Allianz's chief economic adviser and the current chair of President Barack Obama's Global Development Council said Trump's plan to boost fiscal spend through a ramp-up in debt has the potential to work if executed correctly.
"Debt sustainability is a ratio. Yes there is debt and debt service up here but below is the ability to grow the economy, the ability to generate income," El-Erian explained to CNBC Wednesday on the outskirts of the Arab Strategy Forum in Dubai.
"The hope is that through infrastructure spending you actually increase the growth rate and increase income," he added.
He also sounded an encouraging note about his view of the people he knows who have so far been nominated by the President-elect.
"The ones that I am familiar with are from the economic team and it is an impressive appointment so far. He has gone to people who understand the problem of low growth, he's gone to people who have experience and he's gone to people who understand they need to surround themselves with people who know how governments actually work. So far it is encouraging but a lot will depend on detailed design implementation," he said.

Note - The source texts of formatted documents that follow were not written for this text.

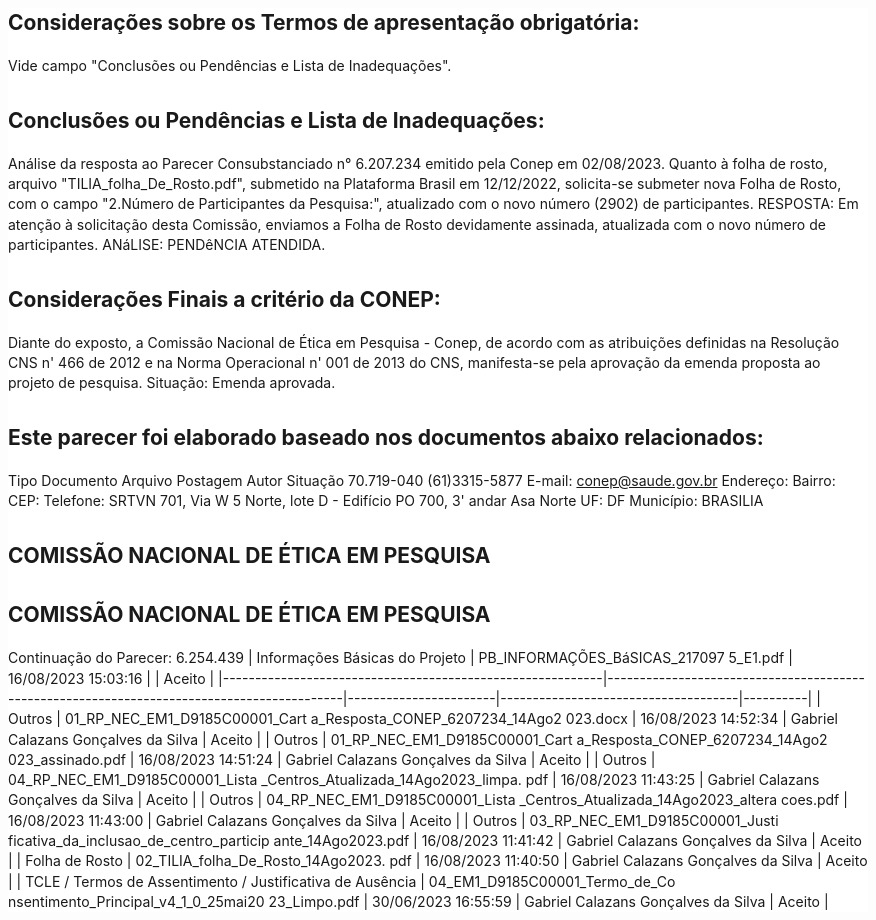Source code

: ## Considerações sobre os Termos de apresentação obrigatória:
Vide campo "Conclusões ou Pendências e Lista de Inadequações".

## Conclusões ou Pendências e Lista de Inadequações:
Análise da resposta ao Parecer Consubstanciado n° 6.207.234 emitido pela Conep em 02/08/2023.
Quanto à folha de rosto, arquivo "TILIA\_folha\_De\_Rosto.pdf", submetido na Plataforma Brasil em 12/12/2022, solicita-se submeter nova Folha de Rosto, com o campo "2.Número de Participantes da Pesquisa:", atualizado com o novo número (2902) de participantes.
RESPOSTA: Em atenção à solicitação desta Comissão, enviamos a Folha de Rosto devidamente assinada, atualizada com o novo número de participantes.
ANáLISE: PENDêNCIA ATENDIDA.

## Considerações Finais a critério da CONEP:
Diante do exposto, a Comissão Nacional de Ética em Pesquisa - Conep, de acordo com as atribuições definidas na Resolução CNS n' 466 de 2012 e na Norma Operacional n' 001 de 2013 do CNS, manifesta-se pela aprovação da emenda proposta ao projeto de pesquisa.
Situação: Emenda aprovada.

## Este parecer foi elaborado baseado nos documentos abaixo relacionados:
Tipo Documento
Arquivo
Postagem
Autor
Situação
70.719-040
(61)3315-5877
E-mail:
conep@saude.gov.br
Endereço:
Bairro:
CEP:
Telefone:
SRTVN 701, Via W 5 Norte, lote D - Edifício PO 700, 3' andar
Asa Norte
UF: DF
Município:
BRASILIA

## COMISSÃO NACIONAL DE ÉTICA EM PESQUISA

## COMISSÃO NACIONAL DE ÉTICA EM PESQUISA

Continuação do Parecer: 6.254.439
| Informações Básicas do Projeto                            | PB_INFORMAÇÕES_BáSICAS_217097 5_E1.pdf                                                     | 16/08/2023 15:03:16   |                                     | Aceito   |
|-----------------------------------------------------------|--------------------------------------------------------------------------------------------|-----------------------|-------------------------------------|----------|
| Outros                                                    | 01_RP_NEC_EM1_D9185C00001_Cart a_Resposta_CONEP_6207234_14Ago2 023.docx                    | 16/08/2023 14:52:34   | Gabriel Calazans Gonçalves da Silva | Aceito   |
| Outros                                                    | 01_RP_NEC_EM1_D9185C00001_Cart a_Resposta_CONEP_6207234_14Ago2 023_assinado.pdf            | 16/08/2023 14:51:24   | Gabriel Calazans Gonçalves da Silva | Aceito   |
| Outros                                                    | 04_RP_NEC_EM1_D9185C00001_Lista _Centros_Atualizada_14Ago2023_limpa. pdf                   | 16/08/2023 11:43:25   | Gabriel Calazans Gonçalves da Silva | Aceito   |
| Outros                                                    | 04_RP_NEC_EM1_D9185C00001_Lista _Centros_Atualizada_14Ago2023_altera coes.pdf              | 16/08/2023 11:43:00   | Gabriel Calazans Gonçalves da Silva | Aceito   |
| Outros                                                    | 03_RP_NEC_EM1_D9185C00001_Justi ficativa_da_inclusao_de_centro_particip ante_14Ago2023.pdf | 16/08/2023 11:41:42   | Gabriel Calazans Gonçalves da Silva | Aceito   |
| Folha de Rosto                                            | 02_TILIA_folha_De_Rosto_14Ago2023. pdf                                                     | 16/08/2023 11:40:50   | Gabriel Calazans Gonçalves da Silva | Aceito   |
| TCLE / Termos de Assentimento / Justificativa de Ausência | 04_EM1_D9185C00001_Termo_de_Co nsentimento_Principal_v4_1_0_25mai20 23_Limpo.pdf           | 30/06/2023 16:55:59   | Gabriel Calazans Gonçalves da Silva | Aceito   |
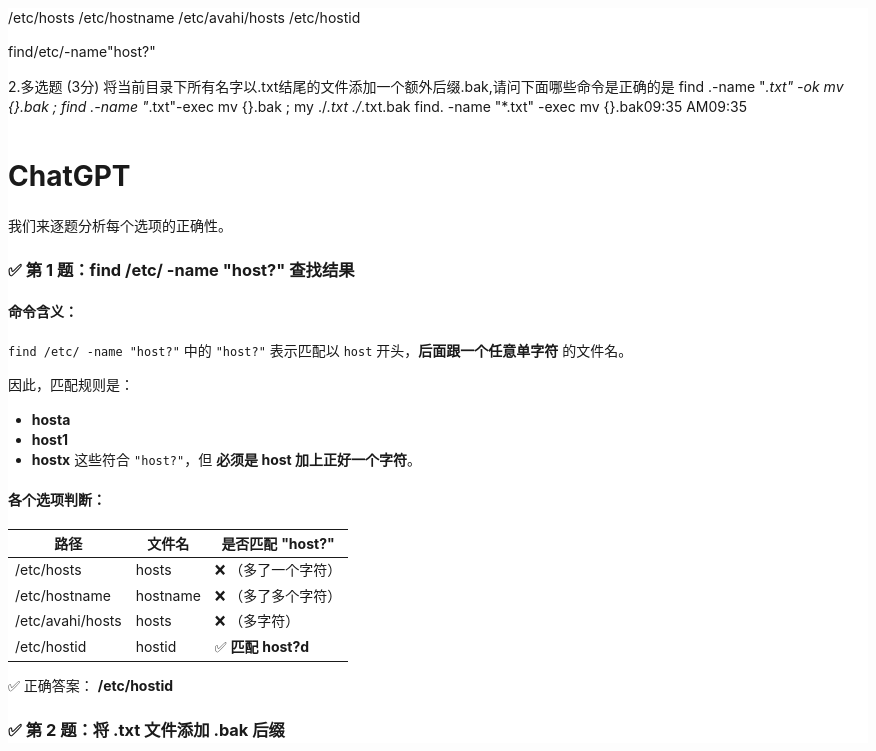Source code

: /etc/hosts
/etc/hostname
/etc/avahi/hosts
/etc/hostid

find/etc/-name"host?"

2.多选题
(3分)
将当前目录下所有名字以.txt结尾的文件添加一个额外后缀.bak,请问下面哪些命令是正确的是
find .-name "*.txt" -ok mv {}.bak \;
find .-name "*.txt"-exec mv {}.bak \;
my ./*.txt ./*.txt.bak
find. -name "*.txt" -exec mv {}.bak09:35 AM09:35
# ChatGPT
我们来逐题分析每个选项的正确性。



### ✅ **第 1 题：find /etc/ -name "host?" 查找结果**


#### 命令含义：


`find /etc/ -name "host?"` 中的 `"host?"` 表示匹配以 `host` 开头，**后面跟一个任意单字符** 的文件名。


因此，匹配规则是：


- **hosta**
- **host1**
- **hostx**
这些符合 `"host?"`，但 **必须是 host 加上正好一个字符**。

#### 各个选项判断：


| 路径 | 文件名 | 是否匹配 "host?" |
| ---- | ---- | ---- |
| /etc/hosts | hosts | ❌ （多了一个字符） |
| /etc/hostname | hostname | ❌ （多了多个字符） |
| /etc/avahi/hosts | hosts | ❌ （多字符） |
| /etc/hostid | hostid | ✅ **匹配 host?d** |


✅ 正确答案：
**/etc/hostid**



### ✅ **第 2 题：将 .txt 文件添加 .bak 后缀**
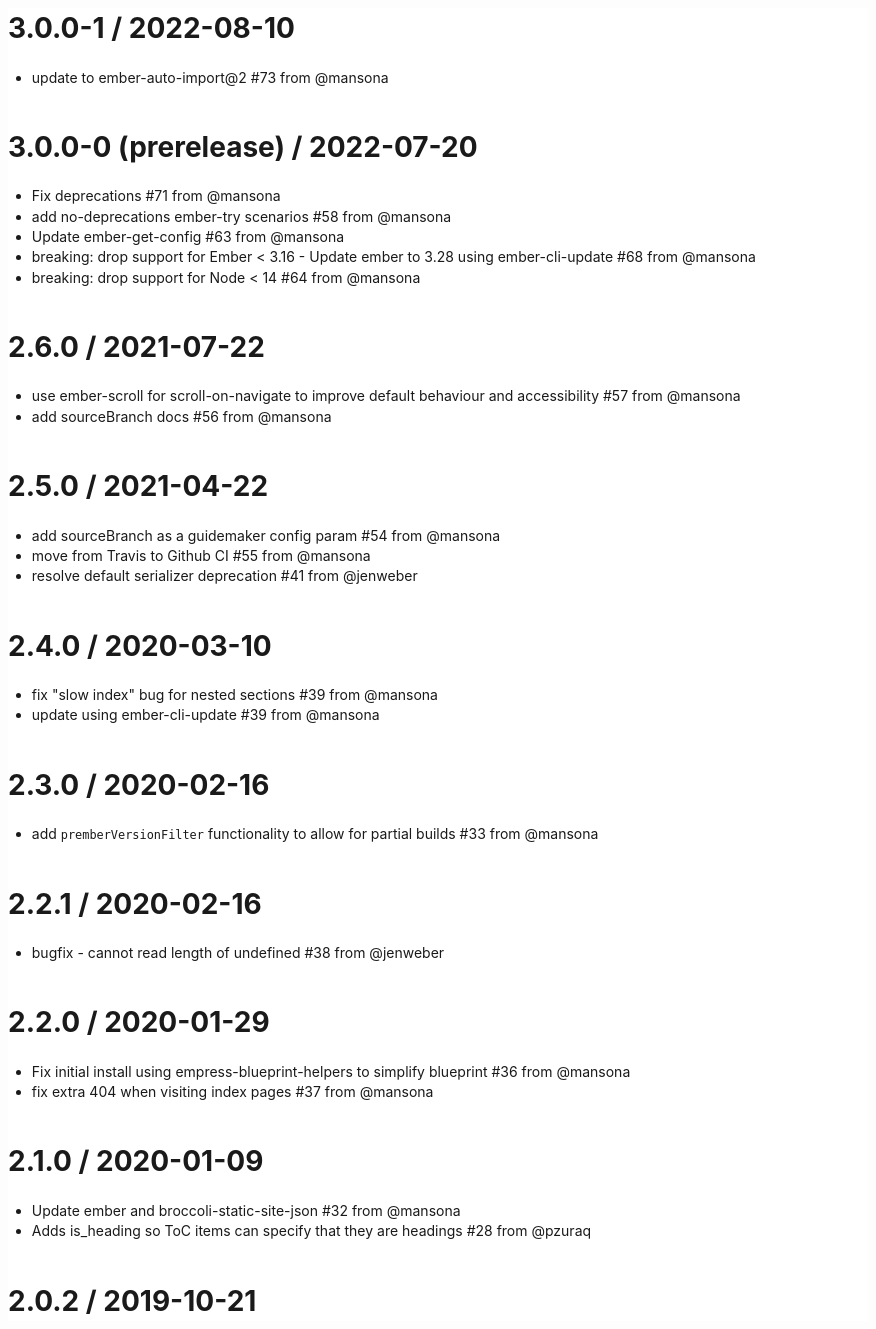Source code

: 3.0.0-1 / 2022-08-10
==================

* update to ember-auto-import@2 #73 from @mansona

3.0.0-0 (prerelease) / 2022-07-20
==================

* Fix deprecations #71 from @mansona
* add no-deprecations ember-try scenarios #58 from @mansona
* Update ember-get-config #63 from @mansona
* breaking: drop support for Ember &lt; 3.16 - Update ember to 3.28 using ember-cli-update #68 from @mansona
* breaking: drop support for Node &lt; 14 #64 from @mansona

2.6.0 / 2021-07-22
==================

  * use ember-scroll for scroll-on-navigate to improve default behaviour and accessibility  #57 from @mansona
  * add sourceBranch docs #56 from @mansona

2.5.0 / 2021-04-22
==================

  * add sourceBranch as a guidemaker config param #54 from @mansona
  * move from Travis to Github CI #55 from @mansona
  * resolve default serializer deprecation #41 from @jenweber


2.4.0 / 2020-03-10
==================

  * fix "slow index" bug for nested sections #39 from @mansona
  * update using ember-cli-update #39 from @mansona

2.3.0 / 2020-02-16
==================

  * add `premberVersionFilter` functionality to allow for partial builds #33 from @mansona

2.2.1 / 2020-02-16
==================

  * bugfix - cannot read length of undefined #38 from @jenweber

2.2.0 / 2020-01-29
==================

  * Fix initial install using empress-blueprint-helpers to simplify blueprint  #36 from @mansona
  * fix extra 404 when visiting index pages #37 from @mansona

2.1.0 / 2020-01-09
==================

  * Update ember and broccoli-static-site-json #32 from @mansona
  * Adds is_heading so ToC items can specify that they are headings #28 from @pzuraq

2.0.2 / 2019-10-21
==================
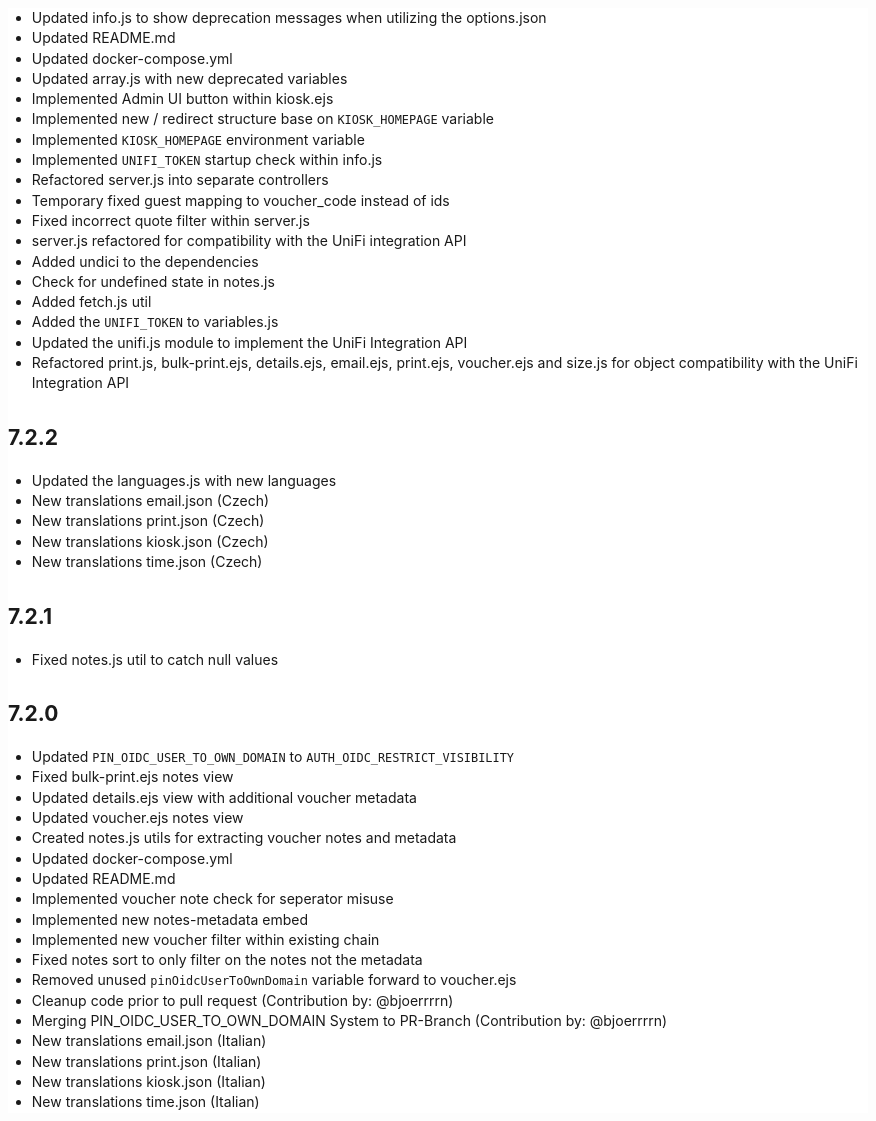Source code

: - Updated info.js to show deprecation messages when utilizing the options.json
- Updated README.md
- Updated docker-compose.yml
- Updated array.js with new deprecated variables
- Implemented Admin UI button within kiosk.ejs
- Implemented new / redirect structure base on `KIOSK_HOMEPAGE` variable
- Implemented `KIOSK_HOMEPAGE` environment variable
- Implemented `UNIFI_TOKEN` startup check within info.js
- Refactored server.js into separate controllers
- Temporary fixed guest mapping to voucher\_code instead of ids
- Fixed incorrect quote filter within server.js
- server.js refactored for compatibility with the UniFi integration API
- Added undici to the dependencies
- Check for undefined state in notes.js
- Added fetch.js util
- Added the `UNIFI_TOKEN` to variables.js
- Updated the unifi.js module to implement the UniFi Integration API
- Refactored print.js, bulk-print.ejs, details.ejs, email.ejs, print.ejs, voucher.ejs and size.js for object compatibility with the UniFi Integration API

## 7.2.2

- Updated the languages.js with new languages
- New translations email.json (Czech)
- New translations print.json (Czech)
- New translations kiosk.json (Czech)
- New translations time.json (Czech)

## 7.2.1

- Fixed notes.js util to catch null values

## 7.2.0

- Updated `PIN_OIDC_USER_TO_OWN_DOMAIN` to `AUTH_OIDC_RESTRICT_VISIBILITY`
- Fixed bulk-print.ejs notes view
- Updated details.ejs view with additional voucher metadata
- Updated voucher.ejs notes view
- Created notes.js utils for extracting voucher notes and metadata
- Updated docker-compose.yml
- Updated README.md
- Implemented voucher note check for seperator misuse
- Implemented new notes-metadata embed
- Implemented new voucher filter within existing chain
- Fixed notes sort to only filter on the notes not the metadata
- Removed unused `pinOidcUserToOwnDomain` variable forward to voucher.ejs
- Cleanup code prior to pull request (Contribution by: @bjoerrrrn)
- Merging PIN_OIDC_USER_TO_OWN_DOMAIN System to PR-Branch (Contribution by: @bjoerrrrn)
- New translations email.json (Italian)
- New translations print.json (Italian)
- New translations kiosk.json (Italian)
- New translations time.json (Italian)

Turning to the buoyant response of U.S. equities in the weeks since the U.S. election in early November, El-Erian explained why he believed the market was approaching the incoming administration with such enthusiasm.
"What has been affected by Mr Trump's announcements is the market and particularly the trifecta of higher growth, higher inflation and more money coming into the stock market because of repatriation. Expectations of these three things have been pushing the market," he posited.
"Part of what has been driving this improved sentiment is that the pro-growth elements of his policies are the ones that have got a lot of attention from him and his team and the other ones that people have been worried about have hardly been mentioned," he concluded.
With regards to the current focus on the Federal Reserve, El-Erian agrees with market consensus that we should expect a 25 basis point rise to be announced Wednesday. However, he added that the more interesting takeaway will be regarding the Fed's dot chart which includes a dot for each of the committee's members at their target interest rate level for each time period.
"I think what we are going to see for the first time is that the blue dots are not going to migrate down, the blue dots are going to be relatively stable, it's market expectations that are going to be migrating up," he opined.
"That means the Fed is going to be signaling at least two hikes next year."